Request pls!
Housewife reader struggling physical with postpartum, the constant cries from the newborn the breastfeeding lack of sleep and the discomfort from birth. :(
you ask, you shall receive :) (this is the earlier days when milo was just a newborn)
I don’t feel like myself anymore.
houswife!reader x bluecollar!rafe
WARNINGS: postpartum, exhaustion, crying, breastfeeding struggles, body discomfort, sleep deprivation, emotional vulnerability, soft comfort
You hadn’t slept in almost two days.
The house was quiet except for Milo’s soft, hiccupy cries. The kind that weren’t loud enough to panic over but never really stopped. You were in the rocking chair, again. Shirt half unbuttoned, nursing bra down, blanket over one shoulder, eyes glassy from staring at nothing.

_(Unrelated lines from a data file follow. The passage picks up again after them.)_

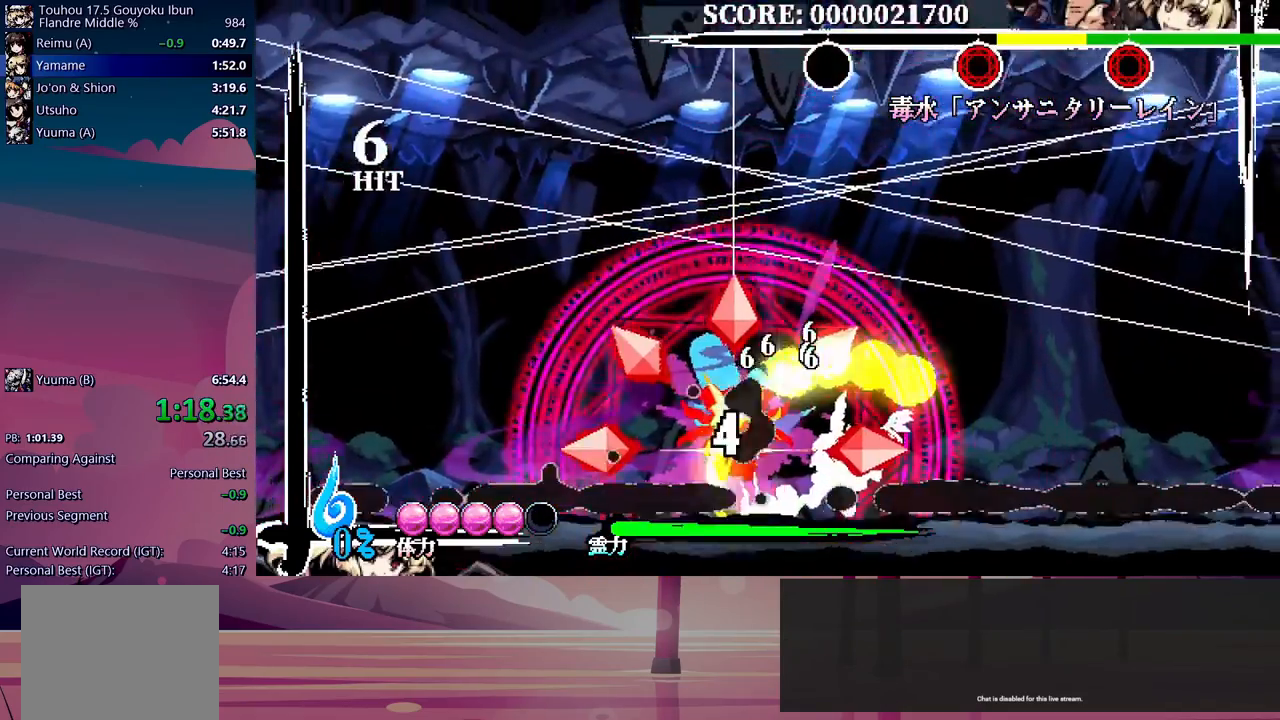
{"buttons": [], "events": []}
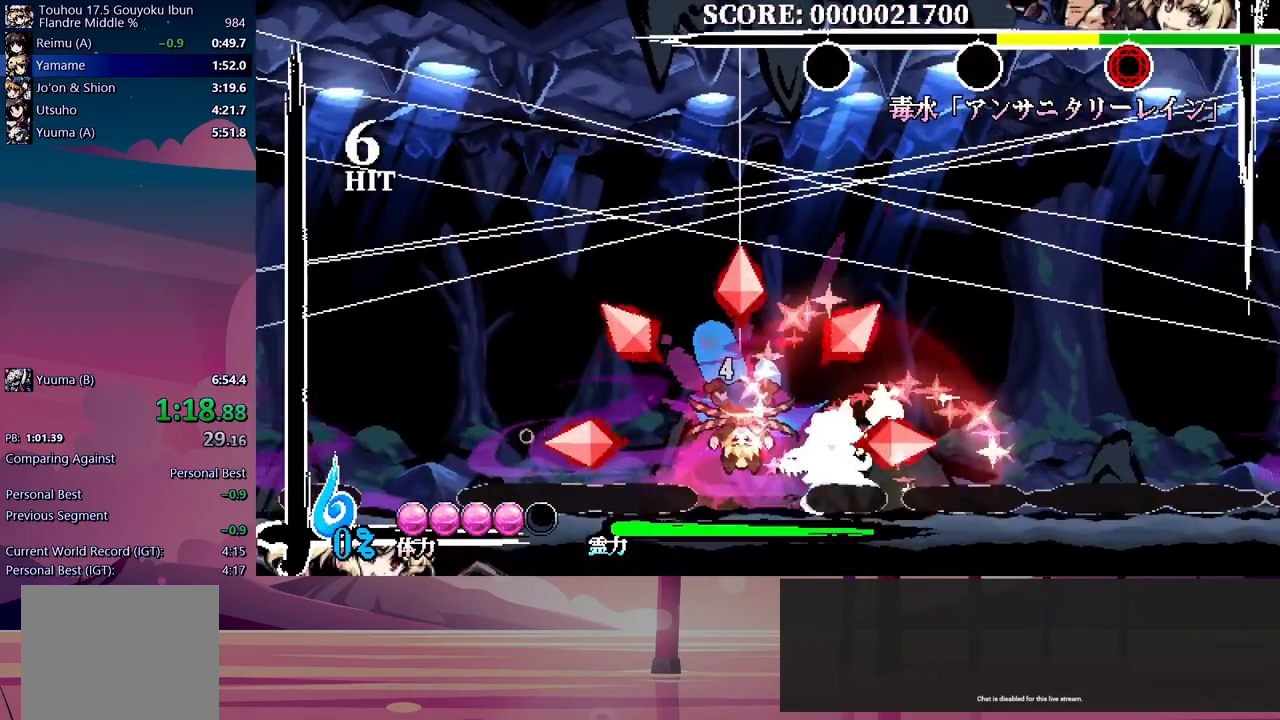
{"buttons": [], "events": []}
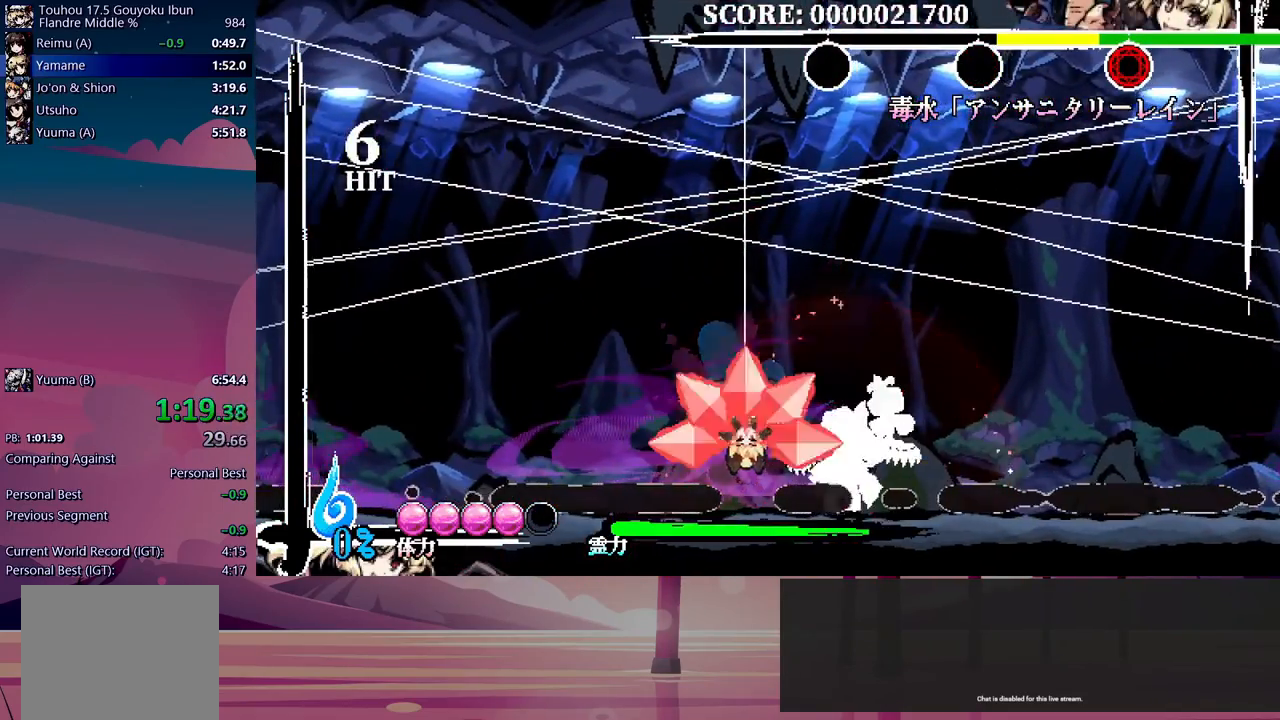
{"buttons": [], "events": []}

Your body still hurt. Not in the sharp, sudden way like the first few days. But in that slow, deep, dull ache that never quite left. Like your bones hadn’t caught up with everything yet.
Your chest was sore. Your back was tight. Your nipples felt raw. Milo kept unlatching and crying. Then latching wrong. Then crying again.
You were so tired.
You didn’t hear the front door open.
You didn’t hear Rafe come in, or kick off his boots, or whisper a “hey baby” like he usually did.
But you felt him stop in the doorway.
And when you didn’t say anything — didn’t even turn your head — he knew.
“Milo asleep?” he asked softly.
You shook your head. “No.”
You didn’t mean for your voice to sound so flat. But you didn’t have the energy to fix it.
He crossed the room, crouched beside the chair. You saw the frown on his face before you saw the sweat on his shirt.
You whispered, “He’s not latching right again.”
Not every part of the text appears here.